Early in my patient empowerment work, I was invited to write a column for my local daily newspaper. Over the next six years, I wrote hundreds of columns on every empowerment topic imaginable from how to get copies of your own medical records, to how to research a drug your doctor prescribed for you, to the (what we called at the time) “healthcare reform”. My column ended in 2011, but much of that work still stands today, some as useful today as it was then.*
As a result of those columns, I became a resource person for many locals who were struggling with some part of their healthcare. Many were scared or angry with the parts of the system that didn’t work for them. Some were just desperate to find a solution for an incurable disease or life-altering damage from an accident.
One such gentleman was Glenn, a man who had developed a glioma, a tumor that had grown tentacles throughout his brain. He was a well-educated man, an architect by trade, and was frustrated by what he saw as the continual roadblocks to his care. The glioma was inoperable. He had sought second and third opinions. His neurologist wanted to treat him with chemo, but Glenn refused chemo because he felt as if exposure to toxic chemicals might have been the cause of the glioma to begin with.
He first contacted me in 2006, and we stayed in touch, discussing many aspects of his care, until he died in 2012. Throughout those years he approached me with questions, and together we sought ideas and solutions, many of which subsequently ended up in one of my books and several of my newspaper columns. From his surprise when I wrote in one column about changing doctors, to the story I’m about to tell you about seeking help from a bogus cancer treatment center, I got to know Glenn quite well. He became a friend, and I learned so much from our interaction. I was not acting as his advocate by the definition we use today for professional patient advocates. We simply bounced ideas off each other.
While I respected his intelligence and the career he had built, I also learned from Glenn what desperation does to a patient. Which leads me to the topic of today’s post.
About two years into our friendship, Glenn’s glioma was growing, and he still refused chemo. He had left his job, and spent his days in search of something – anything – that would make the tumor disappear.
For example, he found a “doctor” online who promised him that if he bought her DVDs, and prayed many times a day, his tumors would dissipate. He spent hundreds of dollars on DVDs. He prayed and prayed. He was so convinced her approach would work, until, as you might guess, it didn’t.
He found several other possibilities of similar import over the next couple of years. He would ask my opinion, and was always disappointed when I didn’t react with his same enthusiasm. My assessment was usually based on cost – not just money, but the cost to his physical well-being and emotional investment, too.
Then one day he sent me a link to a clinic he had uncovered, convinced it offered him THE solution, because it offered him THE cure. By the time I knew anything about it, he had already sent them results of several blood tests they insisted be performed, plus the $10,000 deposit required for them to provide their assessment. (Yes – you read that correctly – $10,000.)
Long story short, Glenn ultimately made the decision not to go to the clinic. That decision was made after he had spent close to $20,000 and they still wanted more tests done before they would see him.**
Fast forward to today: Glenn’s story came to mind as I read a story published last week in the Boston Globe about a man who has pursued stem cell transplants all over the world to cure his debilitation from a stroke he suffered many years ago. Such transplants are not yet being performed in the US or Canada, but they are available in private clinics in other countries. The man has paid almost $200,000 for treatments to date. Unfortunately, there has been no improvement in the problems caused by his stroke, new tumors have formed on his spine, and he has developed additional paralysis.

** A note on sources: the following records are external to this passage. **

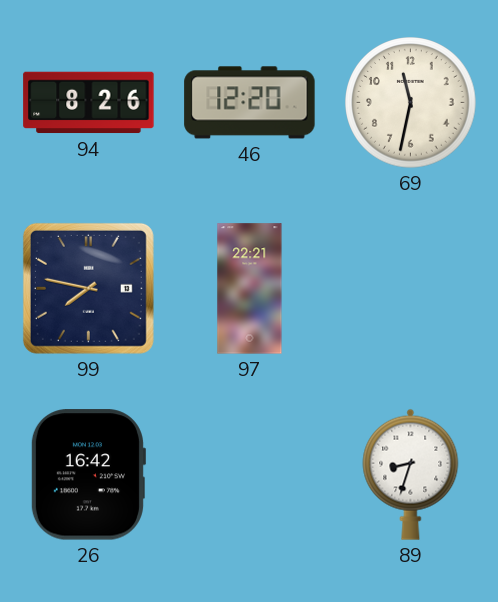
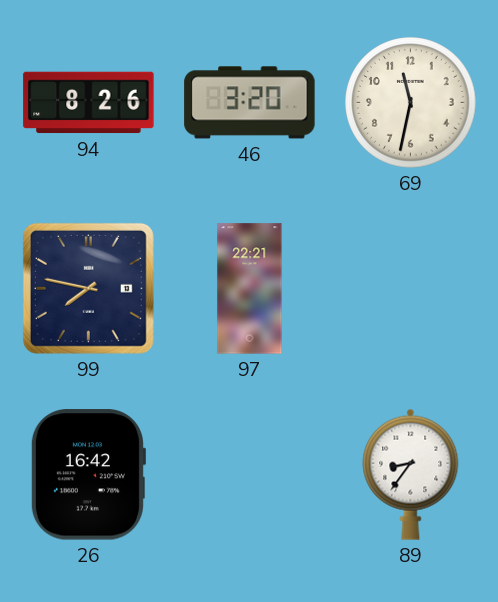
46: 12:20 -> 3:20
89: 8:33 -> 8:36
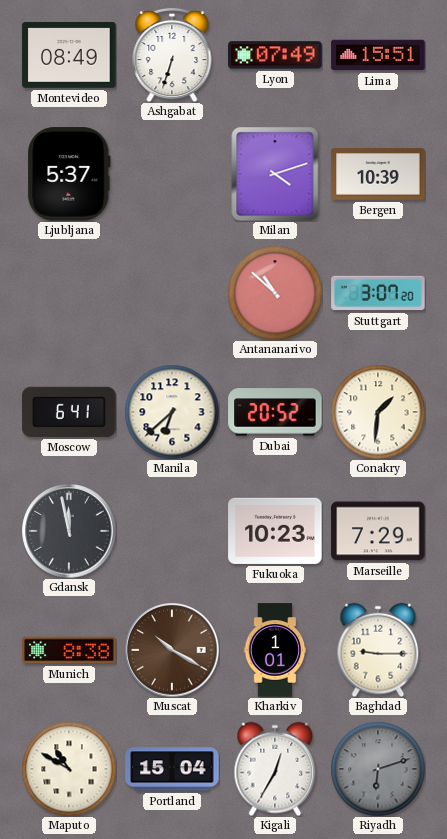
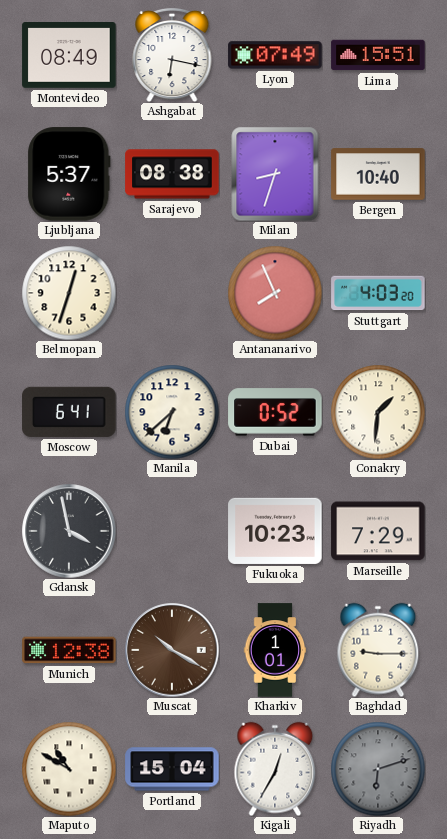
Ashgabat: 6:33 -> 6:17
Sarajevo: none -> 08:38
Milan: 4:12 -> 8:33
Bergen: 10:39 -> 10:40
Belmopan: none -> 12:33
Antananarivo: 10:52 -> 7:56
Stuttgart: 3:07 -> 4:03
Dubai: 20:52 -> 0:52
Gdansk: 11:58 -> 3:58
Munich: 8:38 -> 12:38
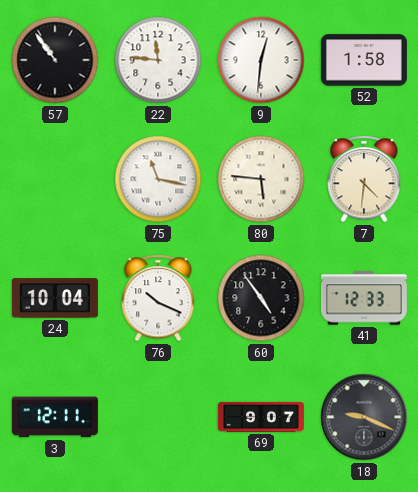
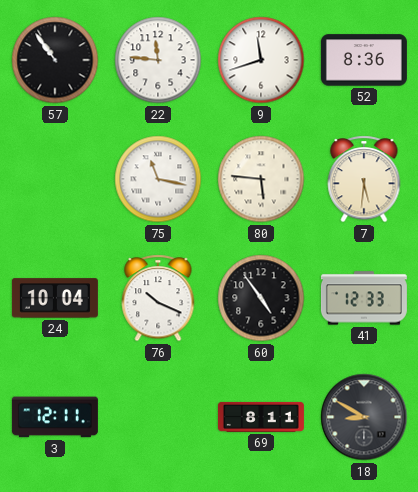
9: 12:31 -> 11:42
52: 1:58 -> 8:36
7: 4:31 -> 5:31
69: 9:07 -> 8:11
18: 9:19 -> 8:50
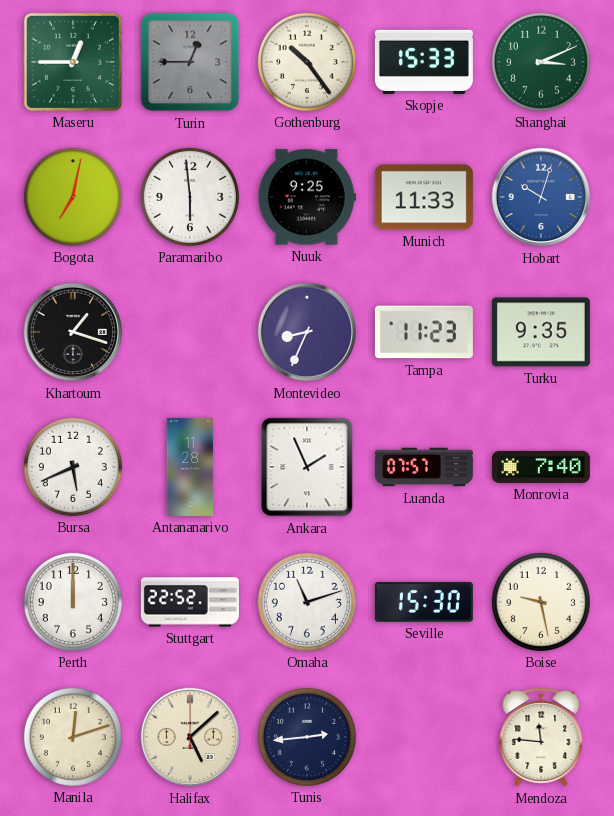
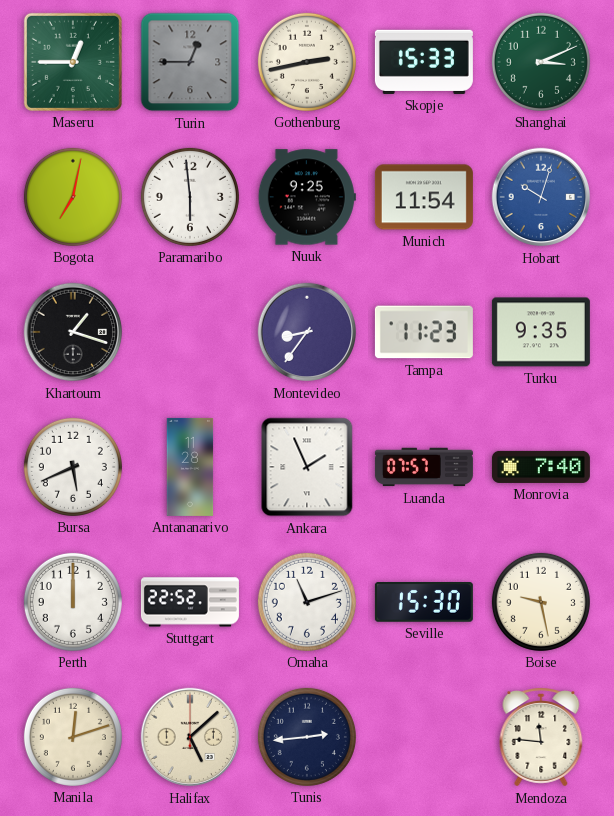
Gothenburg: 10:24 -> 2:43
Munich: 11:33 -> 11:54
Montevideo: 8:34 -> 8:36
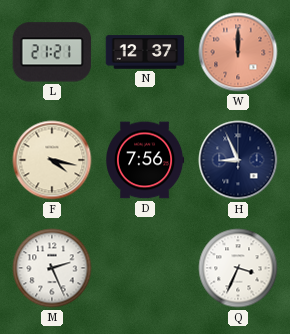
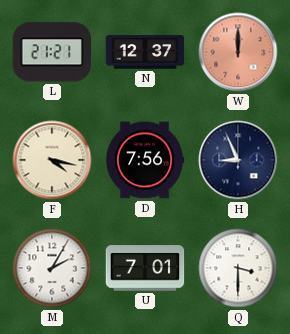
M: 2:26 -> 2:05
U: none -> 7:01
Q: 3:34 -> 3:30
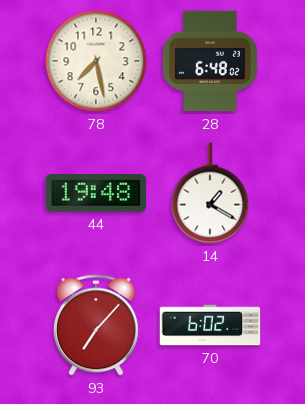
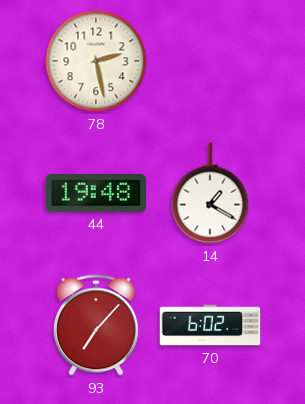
78: 7:28 -> 2:28
28: 6:48 -> none
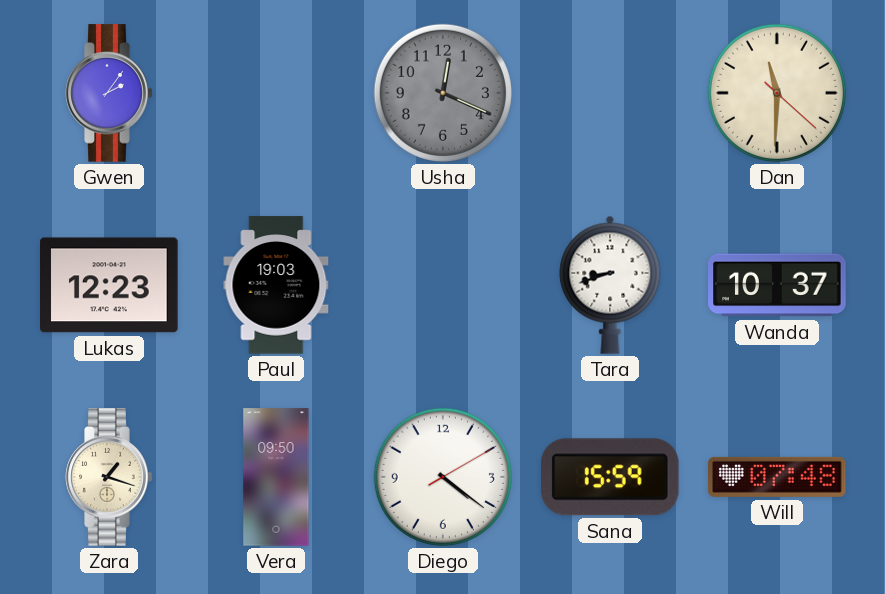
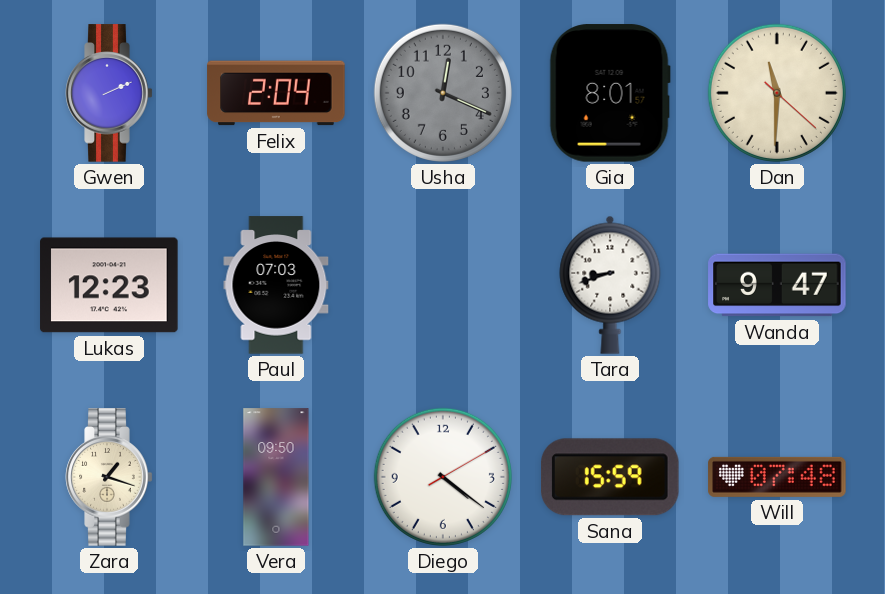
Gwen: 2:06 -> 2:11
Felix: none -> 2:04
Gia: none -> 8:01
Paul: 19:03 -> 07:03
Wanda: 10:37 -> 9:47
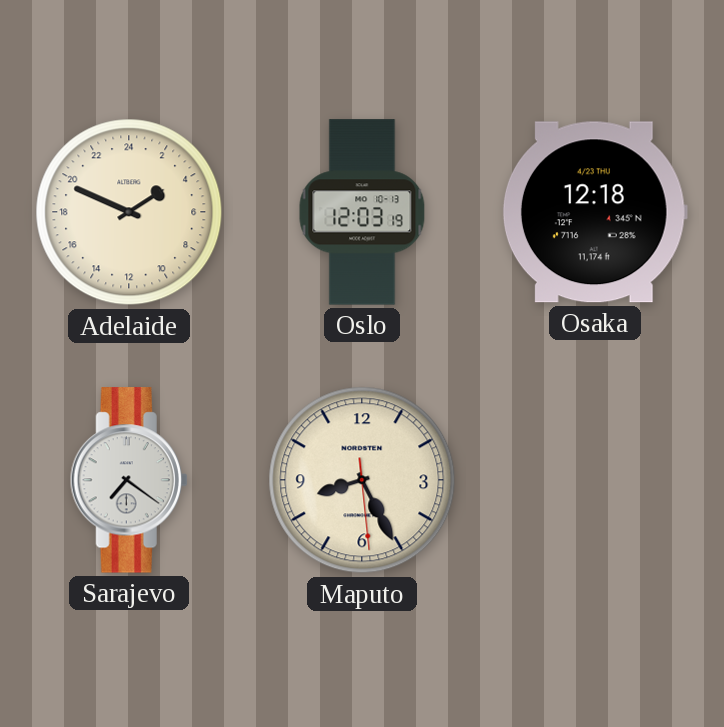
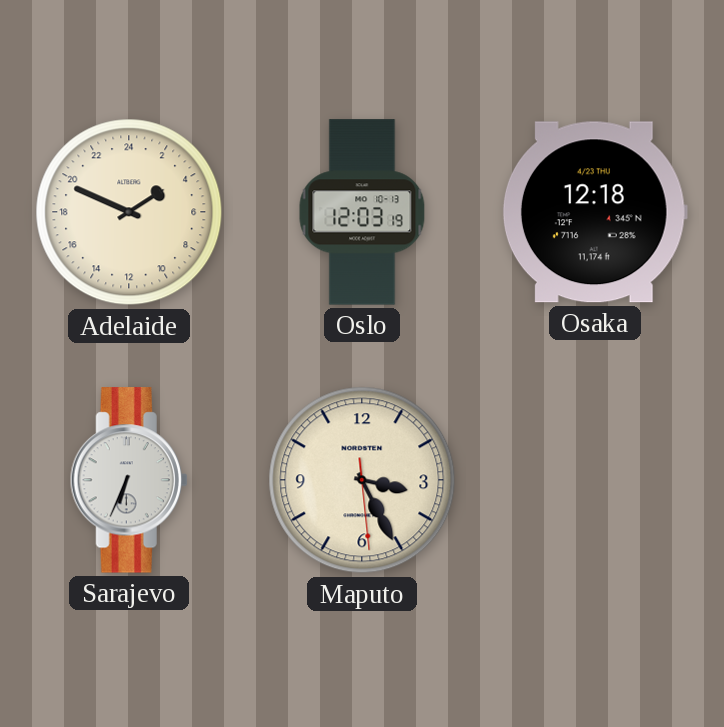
Sarajevo: 7:21 -> 6:34
Maputo: 8:25 -> 3:25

As advocates, we run into desperate patients and family members every day. There is no doubt that just like these two men who were so intelligent and respected in their professions prior to their illnesses, we encounter others who lose their perspective and ability to make objective and informed decisions in the same ways they might have before they became sick.
Or – do we have a right to question these kinds of decisions? In their desperation, and when they have the means, is it our duty to stand in their way? It’s their money, and their health, after all.
But then, how much regard are they giving to their families who might be bankrupted by such pursuits?
Where, if anywhere, do we draw a line? How frank do we need to be, and when?
Would you provide your opinion? Or stand in the way? Or would you hold your tongue? Would you provide a reality check? Or let them continue with wishful thinking as they drained their family’s financial security?
The answers to this question should reflect the nexus of ethical responsibility and common sense, of being sure we don’t make decisions for our clients while we give them the right tools to make their own informed decisions.
But it’s difficult to account for desperation and wishful thinking.
Have you dealt with patients who are desperate? Have you drawn that line? Please share stories below.
*Premium members of The Alliance of Professional Health Advocates have access to these columns to use in their own marketing. Find that access through your Dashboard.
**(While doing follow up research for the second edition of my book, You Bet Your Life! The 10 Mistakes Every Patient Makes (How to Fix Them to Get the Healthcare You Deserve), I learned that the FDA closed them down in 2013 in the midst of investigations and arrests. According to their website, they are still closed. The entire story is one of patient desperation, fantastical promises, DMSO, Laetrile, and Prince Lazarus of the Principality of New Utopia, yes seriously, all found in my book.)